Normally “when Europe sneezes, Morocco gets a cold. But now Europe has a cold and Morocco is far from being sick,” Baraka told a conference in Casablanca.

Morocco’s per capita income, he said, rose between 2001 and 2011 from 15,700 dirhams (1,430 euros) to 26,151 dirhams (2,382 euros), accompanied by a fall in the rate of unemployment to 8.9 percent in 2011 from 12.5 percent in 2001.

The country has also mostly been spared the unrest that swept North Africa last year, toppling the leaders of Tunisia, Egypt and Libya.

King Mohammed VI managed to contain the protest movement by introducing significant reforms to curb his near-absolute powers, culminating in November elections that saw a moderate Islamist party win most seats and head a coalition government.

The finance minister acknowledged that fluctuating global commodity prices were a threat to the Moroccan economy, which lacks hydrocarbon reserves of its own and depends heavily on oil and grain imports.

European head winds

“Above all, Morocco must deal with the vulnerability of its economy … to the strong volatility in the price of raw materials,” he said.

The central bank, in a report earlier this month, said the trade deficit in the first half of 2012 rose 7.1 percent on the same period last year, to hit 100 billion dirhams (9.1 billion euros).

It blamed the high price of energy and raw materials for rising import costs, while Europe’s economic malaise has weighed heavily on exports and remittances from Moroccans working abroad, according to the bank.

Meanwhile, the budget deficit could remain as high as six percent of GDP this year, the central bank noted, after reaching that level last year, a record caused in part by growing subsidies, notably on food.
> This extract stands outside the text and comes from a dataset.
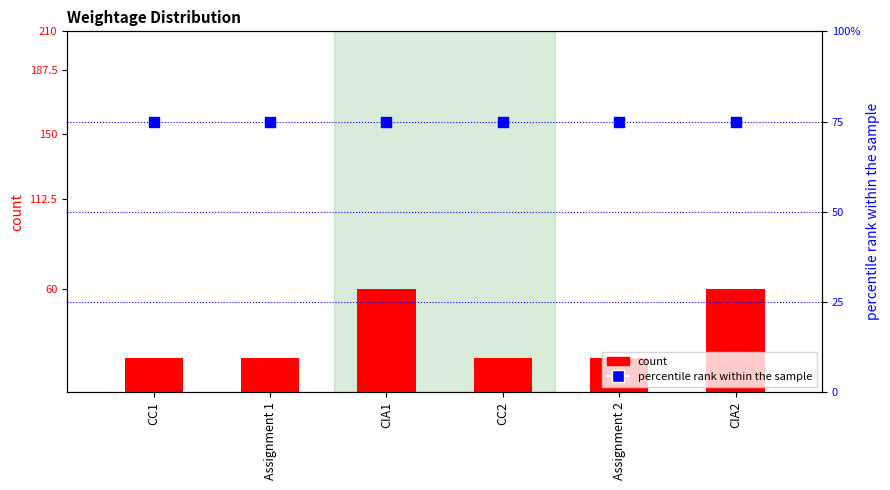

At which category is the sum across all series the highest?

CIA1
The government splurged on subsidies in 2011 as it sought to defuse the growing protest movement, but was forced to reduce fuel subsidies last month to lower the deficit.

Much-needed foreign help is in short supply.

Foreign direct investment has fallen in the past two years, although the kingdom will continue to benefit from previous investments, such as the giant low-cost car factory near Tangiers that Renault inaugurated in February.

The tourism industry, which previously generated around 15 percent of GDP, has also suffered heavily.

But the state has forged ahead with major infrastructure projects, of the kind capable of transforming emerging economies, including the Arab world’s first high-speed railway, urban tramways and a massive port project.

And the phosphate industry, which accounts for nearly a third of exports, is proving resilient.

Salah Haroun, an economist, voiced cautious optimism that Morocco would remain largely unscathed.

“The crisis in Europe has impacted on us and its deterioration risks further affecting economic activity in Morocco. But for several years the country has implemented reforms, which are helping it to withstand the fallout,” he said.